TASK DETAILS:
Copy out every line of the records below except the pictures, leaving the pose lines and first-view dot positions unchanged. Raise each coordinate given for the dot's location in the second view by 95.

RECORDS FOR PROCESSING:
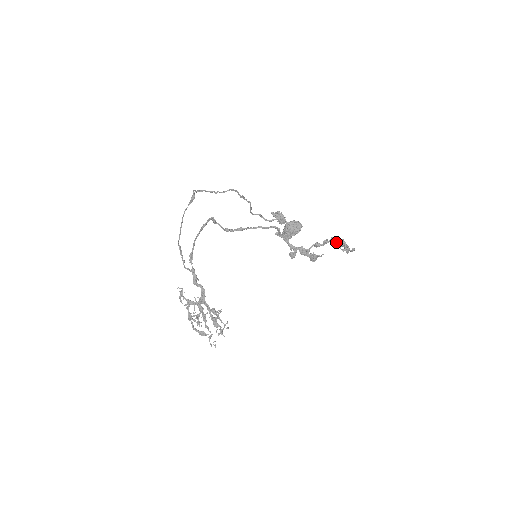
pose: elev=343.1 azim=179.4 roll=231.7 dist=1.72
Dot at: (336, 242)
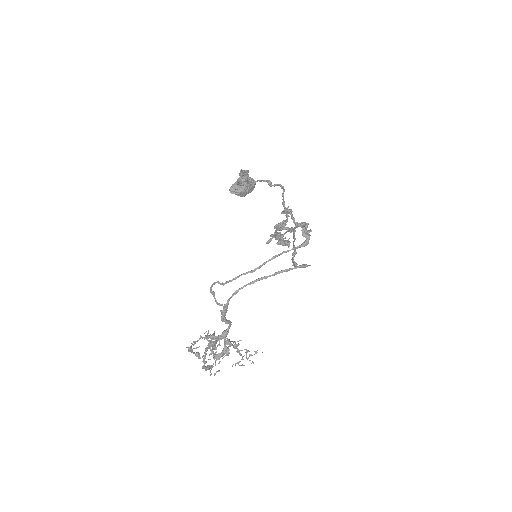
Dot at: (304, 226)
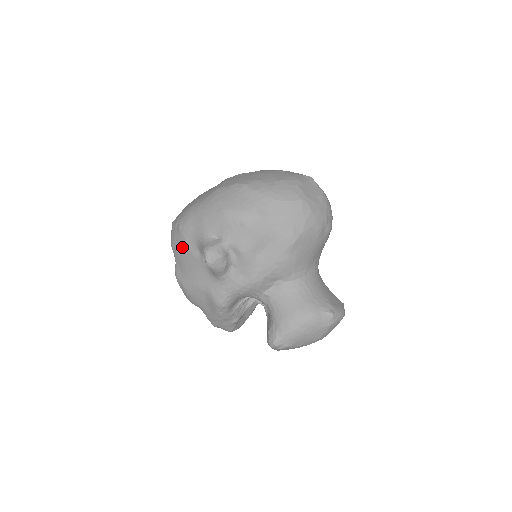
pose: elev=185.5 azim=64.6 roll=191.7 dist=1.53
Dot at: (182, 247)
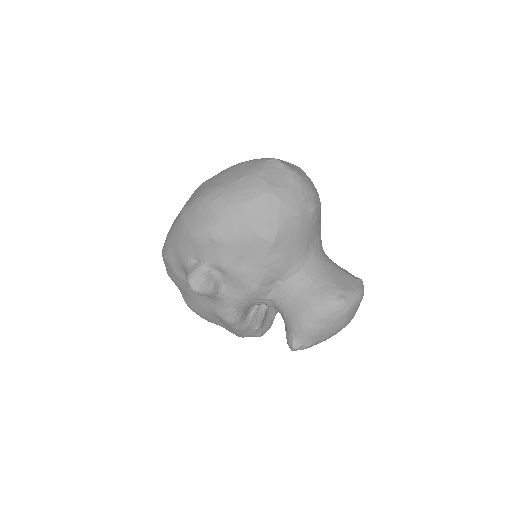
Dot at: (174, 276)
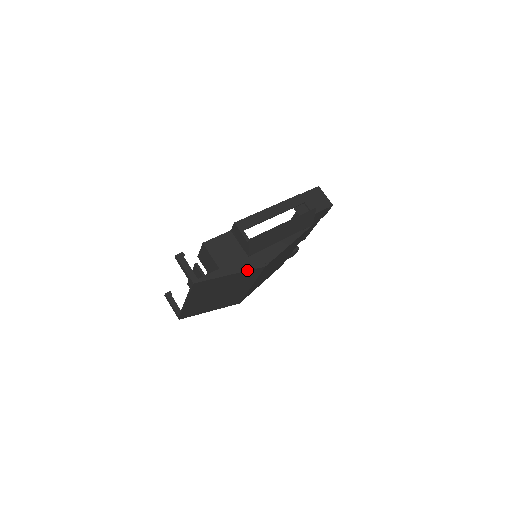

RESULT OF THIS TASK:
pose: elev=343.1 azim=179.4 roll=231.7 dist=1.72
Dot at: (336, 242)
Dot at: (399, 321)
pose: elev=185.5 azim=64.6 roll=191.7 dist=1.53
Dot at: (182, 247)
Dot at: (269, 371)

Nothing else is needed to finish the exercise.